Supplied passage »
BEGIN

And whilst I am never sure how useful these things are, that last sentence gets me every time---too true, I always think, too true.
I keep telling myself that when my exams are done and my work is handed in, I will get back to this thing called writing. I hope, more than anything, that I stay true to my (self-uttered, self-heard) word.
(Source, The Guardian).

Tuesday, 26 April 2011

i'd like to, please

Hope #11.

Have a beach day.

I had one last year---with my love and with friends and a whole lot of sand. But all this warm weather is getting to me, making me crave another all over again.

A few things need to happen, first, though.

The sea needs to warm up a little more. I need to get back into swimming---so I can swim further and harder against the waves. And something else I'd really, really like? Some vintage (or vintage inspired) swimwear. I just love those flattering, fitted silhouettes and lovely, lovely patterns.

(My I'd Like To, Please posts are inspired by this blog. And the above picture, of vintage ladies in their vintage beachwear, can be found here).

sailor chic

I am a little bit smitten over this dress by Kate Spade.

The colour, the distance, the shape? All beautiful---with a lovely little hint of the fifties.

(Image courtesy of Kate Spade).

on fearing unexpectedly

Most of the time, the things I am the most scared of are the things I really, really want to do.

And for no real, tangible reason: I am really feeling that today.

Monday, 25 April 2011

the fish who gave the bird a wing

I came across this print the other day.

And it reminded me of a book we have, somewhere on a shelf, somewhere in a room in this, my family home.

My sister wrote it when she was about six---a present for me, her newborn sister---about a little fish and a little bird who swap fins and wings and live the life of the other.

Even back then, my sister was talented. And I am oh-so-very glad that the memory of this illustrated book is back.

What a lovely print this is---and the many more that Etsy artist, Geninne does. Visit her shop here.


My Easter weekend this year was full of friends and family---games in the park, a European market and the best barbecue I have had in a very long time*.

Oh, and glorious, glorious sunshine. The kind that makes you want to laze and laze and laze, basking in it just before it hides away---because you know it will, and soon. This little England can't sustain it for so long---can't free us from the April showers we simply haven't had. But there is beauty in both, I say, beauty in both.

How was your Easter?

*It's best not to mention the baking I did. One new recipe completely failed and another, another mud-pie of a cake that didn't cope quite so well in this heat. But I'll try---then try again.

Sunday, 24 April 2011

i'd like to please

I am clearly full of hope today...

Hope #10.

Make a wedding cake.

Of course, I have to get so (very) much better at them first.

END

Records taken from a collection
BEGIN

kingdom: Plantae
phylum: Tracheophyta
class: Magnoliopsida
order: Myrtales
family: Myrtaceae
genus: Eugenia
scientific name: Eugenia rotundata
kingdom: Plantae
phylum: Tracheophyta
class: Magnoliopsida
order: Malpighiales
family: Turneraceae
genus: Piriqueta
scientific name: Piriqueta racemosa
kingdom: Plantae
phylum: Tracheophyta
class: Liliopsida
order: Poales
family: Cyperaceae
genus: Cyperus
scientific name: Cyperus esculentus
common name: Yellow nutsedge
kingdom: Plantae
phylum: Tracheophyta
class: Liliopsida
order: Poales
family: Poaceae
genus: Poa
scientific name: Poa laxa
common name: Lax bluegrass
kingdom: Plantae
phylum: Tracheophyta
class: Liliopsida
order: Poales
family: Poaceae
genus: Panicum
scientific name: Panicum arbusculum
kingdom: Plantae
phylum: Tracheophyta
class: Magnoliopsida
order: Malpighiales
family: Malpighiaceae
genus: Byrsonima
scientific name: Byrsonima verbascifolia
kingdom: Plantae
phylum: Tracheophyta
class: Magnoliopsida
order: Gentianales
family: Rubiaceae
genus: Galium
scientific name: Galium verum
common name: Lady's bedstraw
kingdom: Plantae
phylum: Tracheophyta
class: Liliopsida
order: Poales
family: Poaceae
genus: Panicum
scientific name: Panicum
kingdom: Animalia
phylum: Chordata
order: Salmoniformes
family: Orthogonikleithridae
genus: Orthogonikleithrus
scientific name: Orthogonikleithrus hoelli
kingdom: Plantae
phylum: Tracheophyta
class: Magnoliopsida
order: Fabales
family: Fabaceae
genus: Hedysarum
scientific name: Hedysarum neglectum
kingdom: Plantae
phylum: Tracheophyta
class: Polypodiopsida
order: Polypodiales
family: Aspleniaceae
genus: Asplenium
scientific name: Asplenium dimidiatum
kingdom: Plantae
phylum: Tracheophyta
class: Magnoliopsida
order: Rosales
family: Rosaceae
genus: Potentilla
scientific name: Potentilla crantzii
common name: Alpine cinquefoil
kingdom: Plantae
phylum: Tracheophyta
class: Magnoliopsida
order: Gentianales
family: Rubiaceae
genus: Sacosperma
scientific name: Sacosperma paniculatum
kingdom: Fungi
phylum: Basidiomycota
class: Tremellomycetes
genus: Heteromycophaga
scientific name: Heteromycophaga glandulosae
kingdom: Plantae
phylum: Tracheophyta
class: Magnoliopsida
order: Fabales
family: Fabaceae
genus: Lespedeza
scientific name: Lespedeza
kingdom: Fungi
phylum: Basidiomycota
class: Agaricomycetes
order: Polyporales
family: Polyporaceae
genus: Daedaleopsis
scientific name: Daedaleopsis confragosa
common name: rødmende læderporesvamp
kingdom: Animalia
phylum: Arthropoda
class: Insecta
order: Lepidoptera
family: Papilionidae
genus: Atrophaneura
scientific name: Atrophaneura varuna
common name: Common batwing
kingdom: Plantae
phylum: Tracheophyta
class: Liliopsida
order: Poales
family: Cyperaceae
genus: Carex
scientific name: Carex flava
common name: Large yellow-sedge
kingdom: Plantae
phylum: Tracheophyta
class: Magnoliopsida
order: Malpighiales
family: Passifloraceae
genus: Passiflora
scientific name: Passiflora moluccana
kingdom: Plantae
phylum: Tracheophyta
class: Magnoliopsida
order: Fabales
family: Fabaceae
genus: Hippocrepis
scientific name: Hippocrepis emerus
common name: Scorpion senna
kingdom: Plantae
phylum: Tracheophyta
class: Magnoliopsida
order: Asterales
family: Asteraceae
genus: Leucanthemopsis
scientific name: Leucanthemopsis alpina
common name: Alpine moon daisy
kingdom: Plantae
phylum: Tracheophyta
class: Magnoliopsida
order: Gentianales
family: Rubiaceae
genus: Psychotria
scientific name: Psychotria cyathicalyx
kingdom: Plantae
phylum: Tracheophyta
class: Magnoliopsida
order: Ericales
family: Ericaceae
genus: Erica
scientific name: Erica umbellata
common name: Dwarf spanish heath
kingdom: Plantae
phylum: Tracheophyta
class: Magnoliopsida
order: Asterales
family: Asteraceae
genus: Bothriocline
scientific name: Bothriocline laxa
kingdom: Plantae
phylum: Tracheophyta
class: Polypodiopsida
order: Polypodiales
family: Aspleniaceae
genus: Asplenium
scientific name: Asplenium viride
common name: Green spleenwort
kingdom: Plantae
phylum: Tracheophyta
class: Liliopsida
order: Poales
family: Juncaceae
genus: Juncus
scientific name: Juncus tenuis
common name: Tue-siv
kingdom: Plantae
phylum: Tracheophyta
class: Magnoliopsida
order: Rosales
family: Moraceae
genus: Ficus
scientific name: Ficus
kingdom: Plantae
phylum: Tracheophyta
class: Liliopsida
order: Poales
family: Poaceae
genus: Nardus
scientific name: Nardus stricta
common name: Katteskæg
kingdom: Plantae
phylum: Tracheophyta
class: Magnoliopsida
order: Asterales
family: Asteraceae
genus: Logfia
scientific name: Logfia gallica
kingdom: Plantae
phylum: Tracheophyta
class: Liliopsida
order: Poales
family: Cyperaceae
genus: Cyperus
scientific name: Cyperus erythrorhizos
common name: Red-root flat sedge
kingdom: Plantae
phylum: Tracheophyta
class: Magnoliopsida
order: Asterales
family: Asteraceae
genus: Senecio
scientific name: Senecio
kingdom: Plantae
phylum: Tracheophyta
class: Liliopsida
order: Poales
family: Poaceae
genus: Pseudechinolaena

END

Requirement 1 »
Reproduce word for word the stretch of the blog excerpt from "The colour, the" through "want to do.".
Requirement 2 »
Resume the blog excerpt after its final sentence and keep writing in the same voice.
The records were drawn from a different source than the blog excerpt.

Task output 1 »
The colour, the distance, the shape? All beautiful---with a lovely little hint of the fifties.

(Image courtesy of Kate Spade).

on fearing unexpectedly

Most of the time, the things I am the most scared of are the things I really, really want to do.

Task output 2 »
(I'd Like To, Please posts are inspired by Someday Hopes and the picture above---of a cake that I love---is courtesy of Eat Cake Be Merry).

Oh, and Happy Easter! x

the gathering

"Gatwick airport is not the best place to be gripped by a fear of flying. But it seems that this is what is happening to me now; because you are up so high, in those things, and there is such a long way to fall. Then again, I have been falling for months. I have been falling into my own life, for months. And I am about to hit it now." Anne Enright, The Gathering

i'd like to, please

Hope #9.

To have an attic-room.

I have longed for a little secluded space at the top of a house for a very long time---longed to nestle into the crook of the roof and to hear the scarred creak of weathered floorboards.

And one day---in the house of my own---I will have one.

(My I'd Like To, Please posts are inspired by this blog and the picture you can find here).

Wednesday, 20 April 2011

miniature baker

I am so absolutely smitten with these baking-related necklaces.

They're so tiny, so proportioned and oh-so-very appealing.

(The spoons/pan can be found here, whilst the measuring cup can be found here).

I will be baking again soon---first with something a little healthier and then, with the Easter weekend, a little more indulgence. And I couldn't be more excited. Simple things, eh?

Tuesday, 19 April 2011

repetition---and so it goes

I've said it before (and I say it a little too often)---but this over-spill from uni is really getting to me. Countless hours a day are spent not doing what I should be---instead dreaming about all the things I will do---all the things I will make and create and write about, all the places I will go and the things I will, hopefully, see. But dreaming about them means dreaming about the exams and the coursework and the preparation left to do. And then dreaming about that means dreaming about the former---a distraction of whimsy and of inspiration and of love. So it's a cycle, a cycle I am stuck in in the endless, summery days. A cycle that broke, last week, when I finally cleaned. (And wow, I spent hours re-living my childhood---pooling over the so-many trinkets I had stuffed away in drawers). But it's back again, drawing me in---worsened by a few nights' nightmares (and I mean of the running kind, you know, the ones when you try, so desperately, to make it away but find yourself stuck time and time again?) and a kind of ache.

But right now---right now as I apply for jobs and then look for more---I am going to try and get back into the mindset. The mindset that got me here, this far.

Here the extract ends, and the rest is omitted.